MUTLAK KUDRET
Ortaokul ve liseli yıllarımda aklımı meşgul eden, kafamda şimşekler gibi çakan bir soru vardı: “Acaba Allah (cc) kendisinin bile kaldıramayacağı bir taş yaratabilir mi?” Madem ki Allah’ın gücü her şeye yeter, bunu yaratmaya da gücü yeter denilebilir mi?
Ben, bu ve benzeri sorulara tatminkar bir cevap bulamazken “Ayetül-Kübra” risalesinin üçüncü hakikatindeki birinci sırla karşılaştım. Burada, Üstad Hazretleri, benim böyle bir soruyla karşı karşıya kalacağımı sanki biliyor da o soruma cevap veriyor. Bilmana diyor ki: “Bir şey, bir özellik zatında var olsa, onun aksi ona ârız olamaz. Çünkü böyle olması halinde, iki zıddın bir araya gelmesi anlamına gelir ki, o da imkansız bir şeydir.”
İşte bu sırra binaen diyebiliriz ki, madem Cenab-ı Hakk’ın (cc) ilâhi kudreti zâti sıfatlarındandır ve Zat-ı Akdes’de bulunması gereken bir özelliktir; elbette o kudretin zıddı olan acz, o Zât-ı Kadîr’e ârız olması mümkün olmaz.
“Madem ki bir şeyde mertebelerin bulunması, o şeyin içinde zıddının müdahele etmesi iledir. Örneğin, ışığın şiddetli ve zayıf olması gibi mertebeleri karanlığın müdahele etmesi ile ve sıcaklığın fazla ve aşağı dereceleri soğuğun karışması ile ve kuvvetin şiddet ve noksan miktarları karşı koyma, önleme ve mani olmayladır. Elbette Cenab-ı Hakk’ın zatında bulunan kudretinde de mertebeler bulunmaz. Bütün eşyayı bir tek şey gibi icad eder. Madem o kudret-i zatiyede mertebeler bulunmaz ve zaaf ve noksan olamaz; elbette, hiçbir icad ona ağır gelemez.”
Üstad Bediüzzaman’a ait olan yukarıdaki bu ifadelerden de anlaşılacağı üzere bir sıfatın şayet zıddı yoksa ve o sıfat da mutlakiyet ifade ediyorsa, zaten böyle bir soru yanlış sorulmuş olur. Çünkü mutlak kudrete acziyet izafe edilmiş olmaktadır.
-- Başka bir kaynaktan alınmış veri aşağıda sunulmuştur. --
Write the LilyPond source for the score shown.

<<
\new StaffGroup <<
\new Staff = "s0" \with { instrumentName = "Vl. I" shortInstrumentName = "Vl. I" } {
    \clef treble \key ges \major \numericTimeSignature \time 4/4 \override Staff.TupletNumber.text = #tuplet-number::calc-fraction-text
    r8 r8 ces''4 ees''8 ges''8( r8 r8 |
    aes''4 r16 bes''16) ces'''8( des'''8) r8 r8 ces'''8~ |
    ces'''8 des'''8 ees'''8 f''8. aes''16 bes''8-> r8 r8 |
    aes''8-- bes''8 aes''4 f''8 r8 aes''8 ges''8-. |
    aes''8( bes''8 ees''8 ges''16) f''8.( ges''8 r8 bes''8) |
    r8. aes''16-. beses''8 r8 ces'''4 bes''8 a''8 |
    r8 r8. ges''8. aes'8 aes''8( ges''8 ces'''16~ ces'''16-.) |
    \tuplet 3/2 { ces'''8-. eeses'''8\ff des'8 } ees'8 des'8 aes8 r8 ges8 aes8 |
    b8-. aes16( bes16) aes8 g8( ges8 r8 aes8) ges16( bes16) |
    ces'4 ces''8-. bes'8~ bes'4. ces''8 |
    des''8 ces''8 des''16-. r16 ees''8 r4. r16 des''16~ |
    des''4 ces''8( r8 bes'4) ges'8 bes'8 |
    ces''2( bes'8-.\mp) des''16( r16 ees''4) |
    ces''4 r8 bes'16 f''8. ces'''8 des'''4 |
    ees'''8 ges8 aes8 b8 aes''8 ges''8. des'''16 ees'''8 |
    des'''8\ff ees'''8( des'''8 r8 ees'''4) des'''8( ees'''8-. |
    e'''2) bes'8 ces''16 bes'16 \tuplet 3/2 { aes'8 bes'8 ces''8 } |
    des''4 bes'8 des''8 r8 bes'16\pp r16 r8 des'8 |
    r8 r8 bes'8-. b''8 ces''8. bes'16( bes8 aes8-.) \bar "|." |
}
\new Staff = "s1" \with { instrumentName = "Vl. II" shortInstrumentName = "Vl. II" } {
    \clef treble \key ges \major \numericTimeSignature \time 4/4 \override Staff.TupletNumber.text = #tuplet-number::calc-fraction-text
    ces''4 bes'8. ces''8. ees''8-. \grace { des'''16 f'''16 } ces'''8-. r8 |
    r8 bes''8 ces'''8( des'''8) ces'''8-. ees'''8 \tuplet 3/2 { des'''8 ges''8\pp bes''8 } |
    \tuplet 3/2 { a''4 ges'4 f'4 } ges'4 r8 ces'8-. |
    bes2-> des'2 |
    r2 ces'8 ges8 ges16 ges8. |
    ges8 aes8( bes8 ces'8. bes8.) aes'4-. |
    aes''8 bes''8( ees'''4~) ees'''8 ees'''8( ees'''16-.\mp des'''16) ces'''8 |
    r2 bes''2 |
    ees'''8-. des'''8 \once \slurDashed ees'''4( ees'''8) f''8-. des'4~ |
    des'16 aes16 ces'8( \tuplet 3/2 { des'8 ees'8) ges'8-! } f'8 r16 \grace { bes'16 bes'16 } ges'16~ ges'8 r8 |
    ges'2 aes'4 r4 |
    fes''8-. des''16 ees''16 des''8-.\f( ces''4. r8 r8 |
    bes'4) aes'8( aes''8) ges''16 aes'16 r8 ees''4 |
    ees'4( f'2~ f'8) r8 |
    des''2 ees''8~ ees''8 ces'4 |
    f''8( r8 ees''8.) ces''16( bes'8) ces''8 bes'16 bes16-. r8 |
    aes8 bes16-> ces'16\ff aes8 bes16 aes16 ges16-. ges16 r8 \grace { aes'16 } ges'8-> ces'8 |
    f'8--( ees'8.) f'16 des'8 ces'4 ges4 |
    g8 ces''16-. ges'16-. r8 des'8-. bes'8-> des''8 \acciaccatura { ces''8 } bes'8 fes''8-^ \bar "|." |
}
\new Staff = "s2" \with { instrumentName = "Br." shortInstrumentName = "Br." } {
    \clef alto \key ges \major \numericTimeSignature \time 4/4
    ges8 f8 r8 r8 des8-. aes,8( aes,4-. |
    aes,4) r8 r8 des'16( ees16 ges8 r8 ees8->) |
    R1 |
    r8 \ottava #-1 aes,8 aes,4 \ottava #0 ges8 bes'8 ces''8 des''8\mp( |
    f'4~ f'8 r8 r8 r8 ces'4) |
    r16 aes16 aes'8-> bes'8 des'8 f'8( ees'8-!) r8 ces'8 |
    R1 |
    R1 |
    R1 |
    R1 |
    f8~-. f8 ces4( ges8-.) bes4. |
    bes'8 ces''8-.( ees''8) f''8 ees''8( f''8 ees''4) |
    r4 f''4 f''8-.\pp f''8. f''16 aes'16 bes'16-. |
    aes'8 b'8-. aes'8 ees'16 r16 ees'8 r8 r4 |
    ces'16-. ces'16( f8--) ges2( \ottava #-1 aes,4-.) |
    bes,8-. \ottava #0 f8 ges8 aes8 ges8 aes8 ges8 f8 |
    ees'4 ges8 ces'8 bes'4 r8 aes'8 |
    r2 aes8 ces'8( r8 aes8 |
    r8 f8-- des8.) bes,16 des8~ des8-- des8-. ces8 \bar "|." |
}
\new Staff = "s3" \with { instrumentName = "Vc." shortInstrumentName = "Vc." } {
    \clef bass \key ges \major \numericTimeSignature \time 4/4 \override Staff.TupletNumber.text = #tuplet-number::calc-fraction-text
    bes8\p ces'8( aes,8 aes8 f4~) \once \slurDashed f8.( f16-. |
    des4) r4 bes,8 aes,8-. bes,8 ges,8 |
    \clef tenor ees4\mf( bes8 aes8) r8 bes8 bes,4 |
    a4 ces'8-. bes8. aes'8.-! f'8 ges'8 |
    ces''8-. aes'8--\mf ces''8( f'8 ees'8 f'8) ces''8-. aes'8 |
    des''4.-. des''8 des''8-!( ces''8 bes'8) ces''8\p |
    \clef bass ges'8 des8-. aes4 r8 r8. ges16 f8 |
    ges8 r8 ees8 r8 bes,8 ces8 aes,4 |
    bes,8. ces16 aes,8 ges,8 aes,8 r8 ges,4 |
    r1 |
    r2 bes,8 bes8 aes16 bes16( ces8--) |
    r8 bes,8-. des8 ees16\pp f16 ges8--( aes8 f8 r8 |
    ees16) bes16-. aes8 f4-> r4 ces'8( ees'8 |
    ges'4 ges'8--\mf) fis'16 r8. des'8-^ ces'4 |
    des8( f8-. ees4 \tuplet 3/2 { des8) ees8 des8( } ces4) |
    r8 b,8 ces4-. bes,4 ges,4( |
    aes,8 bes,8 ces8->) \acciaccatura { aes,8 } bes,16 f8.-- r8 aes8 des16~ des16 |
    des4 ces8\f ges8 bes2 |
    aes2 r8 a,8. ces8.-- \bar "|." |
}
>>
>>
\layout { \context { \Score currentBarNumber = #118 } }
Bu sorunun başka bir diğer boyutu daha var. Bu soru aslında ta başından yanlıştır. Çünkü, Cenab-ı Hakk’ın kendisinin de kaldıramayacağı bir taş veya bir şey yaratması demek, her şeyden münezzeh olan Allah’a (cc) cismaniyet izafe etmek demektir. Bizler insan olarak yaratılışımız icabı aciz bir varlığız. Her şeyi yapmaya gücümüz yetmez, gücümüz sınırlıdır… Kaldırır veya kaldıramaz dememiz (haşa) Cenab-ı Hakk’ı da bizim gibi bir cisimden teşekkül etmiş olduğunu kabul ettiğimiz anlamına gelir.
Böyle bir kıyaslama ise çok yanlış olan bir şeydir. Çünkü Cenab-ı Hakk yarattığı mahlukatından hiçbirisine, ne şekil itibariyle ne de vasıf itibariyle benzer. Kudretine hiçbir şekilde acziyet müdahele edemez. O’nun için bir ile bin aynıdır. En büyük bir şeyi en küçük bir şey gibi kolay ve rahat yapar. Nasıl ki muvazenede bulunan iki dağın muvazenesini bir ceviz tanesi birini aşağıya indirir diğerini yukarıya kaldırır. Aynen öyle de tüm eşyayı aynı suhulette icad ve inşa eder. Çünkü, kudret nihayetsizdir. Acizlik hiçbir zaman mutlak kudreti kapsama altına alamaz, ona müdahele edemez.